Assistant Professor of Chemistry Lisa Bonner delivers lectures as videos, saves class time to interact with the students. Photos: Angelique Herring ’19
It was the way students had learned chemistry in colleges for … ever. Go to the classroom; listen to the lecture; take notes. Then COVID-19 hit, and on March 13, 2020—a Friday—Eckerd College sent students home.
Most colleges shifted to remote learning. Everything went virtual.
But there was another way: a hybrid that combines remote and in-person learning. The process is called “flipping” a classroom, a concept first proposed in Russia in 1984.
The Eckerd version works like this: “Rather than lecturing for 60 minutes, 90 minutes, or even three hours, faculty can deliver the content in short videos ahead of time, then use the in-person meetings to work directly with the students—answering their questions, demonstrating problem-solving strategies and helping them learn how to process the information,” explains Lisa Bonner, Ph.D., assistant professor of chemistry at Eckerd. Bonner was the first faculty member to suggest using the flipping method to teach in the thick of the pandemic.
“Once we knew we were going to be delivering our classes online for the rest of the Spring 2020 Semester, I knew that we had to record our General Chemistry lectures for the rest of the Spring Semester,” she adds. “We had over 150 students, many in different time zones, and faculty with young children at home. Delivering three separate synchronous lectures of the same content to three groups of students by three different professors was not an effective use of our resources.”
Karastyn Bennett ’25 sits on a patio to watch a recorded lecture on her laptop.
So Bonner and her colleagues Polina Maciejczyk, Ph.D., and Joe Larkin, Ph.D., both associate professors of chemistry, divided the work required to prepare lectures, online laboratory activities and electronic assessments. “I remember working all night doing lectures and coordinating with each other,” Bonner says. “But the good part is, the whole thing was done. We update the videos, but the essential part pretty much stays the same.”

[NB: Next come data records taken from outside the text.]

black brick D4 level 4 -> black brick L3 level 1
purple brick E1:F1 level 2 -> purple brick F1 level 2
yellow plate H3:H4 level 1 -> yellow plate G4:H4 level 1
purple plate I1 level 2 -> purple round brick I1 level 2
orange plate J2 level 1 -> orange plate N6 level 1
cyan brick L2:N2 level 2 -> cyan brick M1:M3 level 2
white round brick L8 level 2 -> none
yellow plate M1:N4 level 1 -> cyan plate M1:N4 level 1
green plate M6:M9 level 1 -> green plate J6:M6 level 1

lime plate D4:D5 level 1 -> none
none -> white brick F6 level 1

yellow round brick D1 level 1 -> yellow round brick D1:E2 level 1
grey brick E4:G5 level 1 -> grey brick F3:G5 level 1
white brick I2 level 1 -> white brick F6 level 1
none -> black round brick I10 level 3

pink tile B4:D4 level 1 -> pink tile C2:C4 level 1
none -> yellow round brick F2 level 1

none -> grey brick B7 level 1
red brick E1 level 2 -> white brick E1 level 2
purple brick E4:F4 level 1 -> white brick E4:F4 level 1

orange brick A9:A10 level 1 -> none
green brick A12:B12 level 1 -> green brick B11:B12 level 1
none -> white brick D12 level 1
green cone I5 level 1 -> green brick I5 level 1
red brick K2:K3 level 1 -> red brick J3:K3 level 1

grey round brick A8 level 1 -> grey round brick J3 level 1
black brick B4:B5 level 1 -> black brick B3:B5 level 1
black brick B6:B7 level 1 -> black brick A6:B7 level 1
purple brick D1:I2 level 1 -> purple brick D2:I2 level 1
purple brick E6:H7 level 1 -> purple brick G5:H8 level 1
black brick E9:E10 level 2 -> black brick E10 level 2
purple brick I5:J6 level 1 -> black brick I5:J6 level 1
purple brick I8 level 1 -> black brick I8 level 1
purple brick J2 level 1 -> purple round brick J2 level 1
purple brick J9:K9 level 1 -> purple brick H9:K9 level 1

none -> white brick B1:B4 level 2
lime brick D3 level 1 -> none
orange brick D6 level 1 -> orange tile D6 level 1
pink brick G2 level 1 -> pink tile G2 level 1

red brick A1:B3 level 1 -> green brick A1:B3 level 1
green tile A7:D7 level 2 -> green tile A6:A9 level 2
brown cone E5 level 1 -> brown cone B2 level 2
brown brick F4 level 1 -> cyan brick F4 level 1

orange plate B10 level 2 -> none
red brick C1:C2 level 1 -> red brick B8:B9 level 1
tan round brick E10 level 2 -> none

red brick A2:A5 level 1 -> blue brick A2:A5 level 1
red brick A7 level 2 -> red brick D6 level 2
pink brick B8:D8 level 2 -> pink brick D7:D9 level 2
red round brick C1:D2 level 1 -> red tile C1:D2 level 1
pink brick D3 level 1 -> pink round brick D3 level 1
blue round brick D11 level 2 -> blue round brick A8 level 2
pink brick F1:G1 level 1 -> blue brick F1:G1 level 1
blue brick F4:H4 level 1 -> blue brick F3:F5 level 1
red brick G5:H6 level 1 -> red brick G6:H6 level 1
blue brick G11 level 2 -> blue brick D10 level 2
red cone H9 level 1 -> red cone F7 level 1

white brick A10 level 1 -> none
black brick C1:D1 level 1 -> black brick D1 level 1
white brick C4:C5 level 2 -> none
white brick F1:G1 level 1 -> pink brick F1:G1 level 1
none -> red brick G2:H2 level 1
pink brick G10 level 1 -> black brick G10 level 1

Last fall, Bonner and her organic chemistry colleagues Jalisa Ferguson, Ph.D., assistant professor of chemistry, and David Grove, Ph.D., professor of chemistry, adopted a similar model—filming videos, providing notes and designing problem sets to work in small groups during class. “Fortunately, we were able to do much of the in-class group work outdoors,” Bonner says. “I could walk around to the groups and talk with them individually, and I didn’t need to be heard by the entire class at once, which would have required us to be inside.
“Not only was it safer to be outside, but how many students can say they learned organic chemistry alongside great blue herons and a roseate spoonbill, who frequented the Fox Pond patio?”
Bonner and her colleagues are teaching chemistry the same way this year. And why not? “It offers them more accessibility,” Bonner says. “So a student, say, in quarantine could still go to class. Or if they get behind, they could just rewatch the lecture.
“Organic chemistry is a class many students are terrified of,” she adds. “But our plan is for no one to fail. I think we’ve made it so we can show students there are more resources for them now to be successful. The pandemic changed the way we taught organic chemistry completely.”
And that’s just fine with her students.
“It definitely was a little scary at first,” says Esaria Oliver, a junior chemistry major from Denver who took Bonner’s chemistry classes before and after the pandemic. “I had to figure out when to listen to the lectures, so it would be fresh in my mind for class. But once I got into it, I really liked it. Dr. Bonner is so easy to reach out to on Zoom, and I have access to the lectures at any time and can go back and watch them again. It’s a good way to learn.”
“And to understand,” adds Dante Love, a senior biochemistry major from Orlando. “You never get it right the first time. But when you can rewatch and rehear the lectures and then come to class and ask questions … I’d recommend other professors do the same thing.”